● TASK GOAL
Pull out all lines from the listing below in which the word "CreationDate" appears.

● ENTRIES PROVIDED
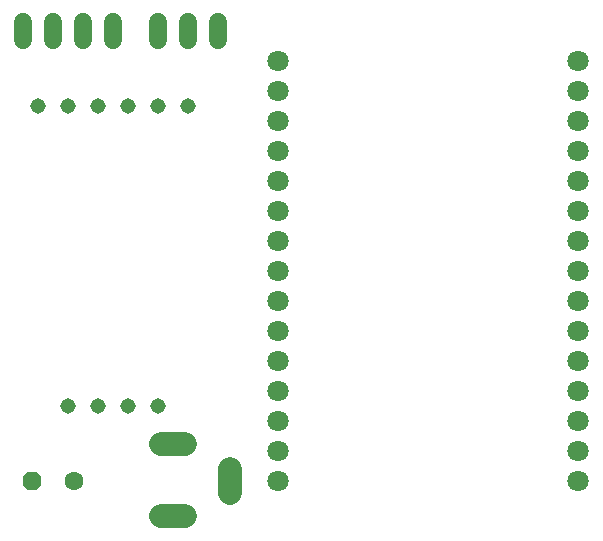
<source format=gbr>
G04 EAGLE Gerber RS-274X export*
G75*
%MOMM*%
%FSLAX34Y34*%
%LPD*%
%INTop Copper*%
%IPPOS*%
%AMOC8*
5,1,8,0,0,1.08239X$1,22.5*%
G01*
%ADD10P,1.732040X8X202.500000*%
%ADD11C,1.600200*%
%ADD12C,1.800000*%
%ADD13C,2.000000*%
%ADD14C,1.508000*%
%ADD15C,1.308000*%


D10*
X45720Y114300D03*
D11*
X81280Y114300D03*
D12*
X508000Y114300D03*
X508000Y190500D03*
X508000Y215900D03*
X508000Y292100D03*
X254000Y190500D03*
X254000Y165100D03*
X254000Y215900D03*
X508000Y165100D03*
X508000Y317500D03*
X508000Y342900D03*
X508000Y368300D03*
X508000Y444500D03*
X508000Y469900D03*
X254000Y292100D03*
X254000Y266700D03*
X254000Y241300D03*
X254000Y342900D03*
X254000Y317500D03*
X254000Y393700D03*
X254000Y368300D03*
X254000Y469900D03*
X254000Y139700D03*
X508000Y139700D03*
X508000Y393700D03*
X508000Y241300D03*
X508000Y419100D03*
X508000Y266700D03*
X254000Y114300D03*
X254000Y419100D03*
X254000Y444500D03*
D13*
X175100Y145300D02*
X155100Y145300D01*
X213100Y124300D02*
X213100Y104300D01*
X175100Y84300D02*
X155100Y84300D01*
D14*
X152400Y487760D02*
X152400Y502840D01*
X177800Y502840D02*
X177800Y487760D01*
X203200Y487760D02*
X203200Y502840D01*
X38100Y502840D02*
X38100Y487760D01*
X63500Y487760D02*
X63500Y502840D01*
X88900Y502840D02*
X88900Y487760D01*
X114300Y487760D02*
X114300Y502840D01*
D15*
X152400Y177800D03*
X127000Y177800D03*
X101600Y177800D03*
X76200Y177800D03*
X50800Y431800D03*
X76200Y431800D03*
X101600Y431800D03*
X127000Y431800D03*
X152400Y431800D03*
X177800Y431800D03*
M02*

</source>
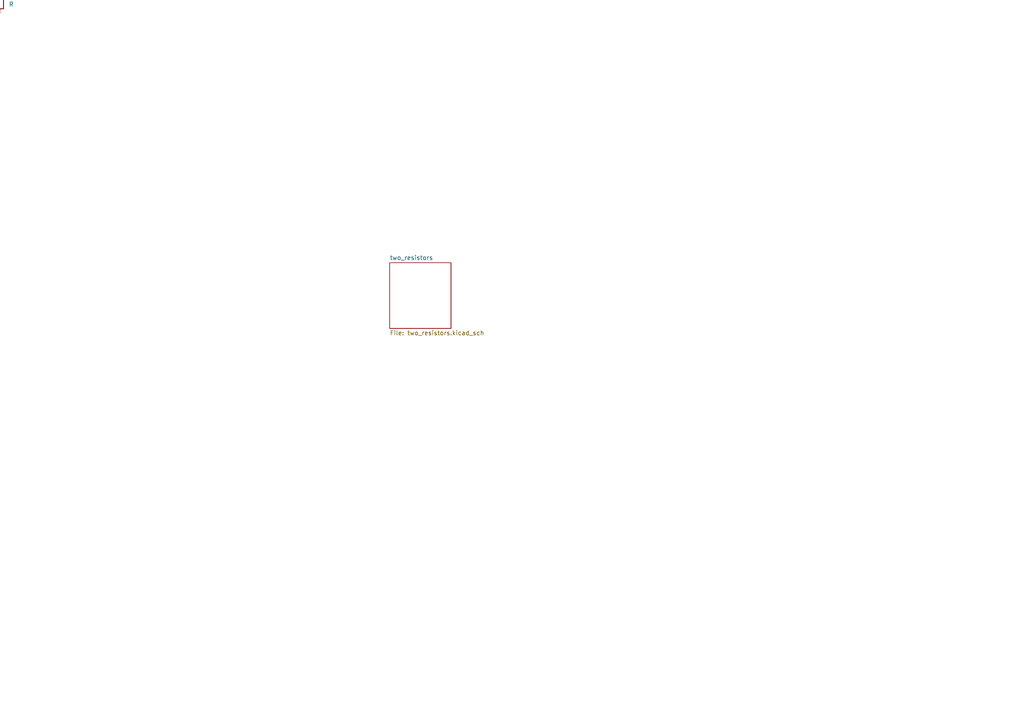
<source format=kicad_sch>
(kicad_sch
	(version 20231120)
	(generator "eeschema")
	(generator_version "8.0")
	(uuid "0fdbd56f-fc88-4fae-925a-b5496ca67f6c")
	(paper "A4")
	
	(symbol
		(lib_id "Device:R")
		(at 0 0 0)
		(unit 1)
		(exclude_from_sim no)
		(in_bom yes)
		(on_board yes)
		(dnp no)
		(fields_autoplaced yes)
		(uuid "d79ebee9-c1e9-47c9-bb48-4964f0a31193")
		(property "Reference" "R1"
			(at 2.54 -1.2701 0)
			(effects
				(font
					(size 1.27 1.27)
				)
				(justify left)
			)
		)
		(property "Value" "R"
			(at 2.54 1.2699 0)
			(effects
				(font
					(size 1.27 1.27)
				)
				(justify left)
			)
		)
		(property "Footprint" ""
			(at -1.778 0 90)
			(effects
				(font
					(size 1.27 1.27)
				)
				(hide yes)
			)
		)
		(property "Datasheet" "~"
			(at 0 0 0)
			(effects
				(font
					(size 1.27 1.27)
				)
				(hide yes)
			)
		)
		(property "Description" "Resistor"
			(at 0 0 0)
			(effects
				(font
					(size 1.27 1.27)
				)
				(hide yes)
			)
		)
		(pin "2"
			(uuid "c54ae993-83bd-4f61-a25a-10646b661be6")
		)
		(pin "1"
			(uuid "60f3b2db-e729-4280-a9e8-1370ab400553")
		)
		(instances
			(project ""
				(path "/3a480dbf-5a3c-4b90-9d48-bbf5b4cbfeef/9b0b90fc-8973-429f-9882-50bd45935579"
					(reference "R1")
					(unit 1)
				)
			)
		)
	)
	(sheet
		(at 113.03 76.2)
		(size 17.78 19.05)
		(fields_autoplaced yes)
		(stroke
			(width 0.1524)
			(type solid)
		)
		(fill
			(color 0 0 0 0.0000)
		)
		(uuid "69f71eff-1418-4626-afa2-1afed5fbeb27")
		(property "Sheetname" "two_resistors"
			(at 113.03 75.4884 0)
			(effects
				(font
					(size 1.27 1.27)
				)
				(justify left bottom)
			)
		)
		(property "Sheetfile" "two_resistors.kicad_sch"
			(at 113.03 95.8346 0)
			(effects
				(font
					(size 1.27 1.27)
				)
				(justify left top)
			)
		)
		(instances
			(project "nested_project"
				(path "/3a480dbf-5a3c-4b90-9d48-bbf5b4cbfeef/9b0b90fc-8973-429f-9882-50bd45935579"
					(page "3")
				)
			)
		)
	)
)

</source>
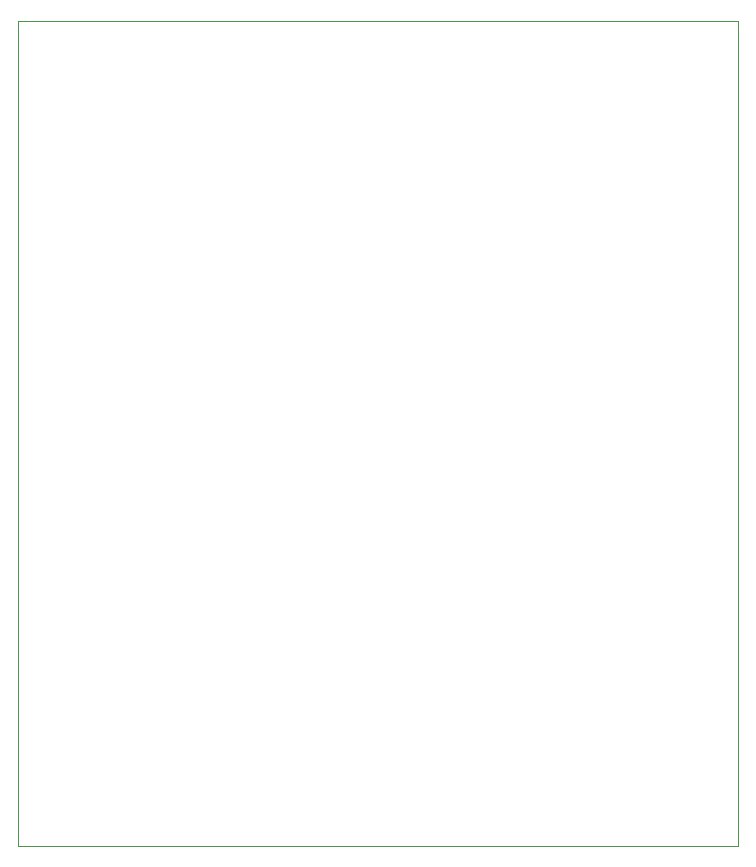
<source format=gbr>
%TF.GenerationSoftware,KiCad,Pcbnew,5.1.9*%
%TF.CreationDate,2021-03-30T17:04:31-04:00*%
%TF.ProjectId,weather_station,77656174-6865-4725-9f73-746174696f6e,rev?*%
%TF.SameCoordinates,Original*%
%TF.FileFunction,Profile,NP*%
%FSLAX46Y46*%
G04 Gerber Fmt 4.6, Leading zero omitted, Abs format (unit mm)*
G04 Created by KiCad (PCBNEW 5.1.9) date 2021-03-30 17:04:31*
%MOMM*%
%LPD*%
G01*
G04 APERTURE LIST*
%TA.AperFunction,Profile*%
%ADD10C,0.050000*%
%TD*%
G04 APERTURE END LIST*
D10*
X106680000Y-58420000D02*
X167640000Y-58420000D01*
X106680000Y-128270000D02*
X106680000Y-58420000D01*
X167640000Y-128270000D02*
X106680000Y-128270000D01*
X167640000Y-58420000D02*
X167640000Y-128270000D01*
M02*

</source>
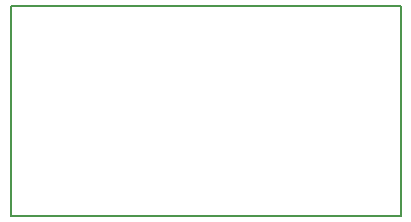
<source format=gm1>
G04 #@! TF.GenerationSoftware,KiCad,Pcbnew,(5.0.0)*
G04 #@! TF.CreationDate,2018-10-21T19:05:11+02:00*
G04 #@! TF.ProjectId,mibo20_stm32,6D69626F32305F73746D33322E6B6963,V1.0*
G04 #@! TF.SameCoordinates,PX8198450PY53920b0*
G04 #@! TF.FileFunction,Profile,NP*
%FSLAX46Y46*%
G04 Gerber Fmt 4.6, Leading zero omitted, Abs format (unit mm)*
G04 Created by KiCad (PCBNEW (5.0.0)) date 10/21/18 19:05:11*
%MOMM*%
%LPD*%
G01*
G04 APERTURE LIST*
%ADD10C,0.150000*%
G04 APERTURE END LIST*
D10*
X33020000Y-17780000D02*
X33020000Y0D01*
X0Y-17780000D02*
X33020000Y-17780000D01*
X0Y0D02*
X0Y-17780000D01*
X33020000Y0D02*
X0Y0D01*
M02*

</source>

● OUTPUT BELOW
%TF.CreationDate,2021-03-30T17:04:31-04:00*%
G04 #@! TF.CreationDate,2018-10-21T19:05:11+02:00*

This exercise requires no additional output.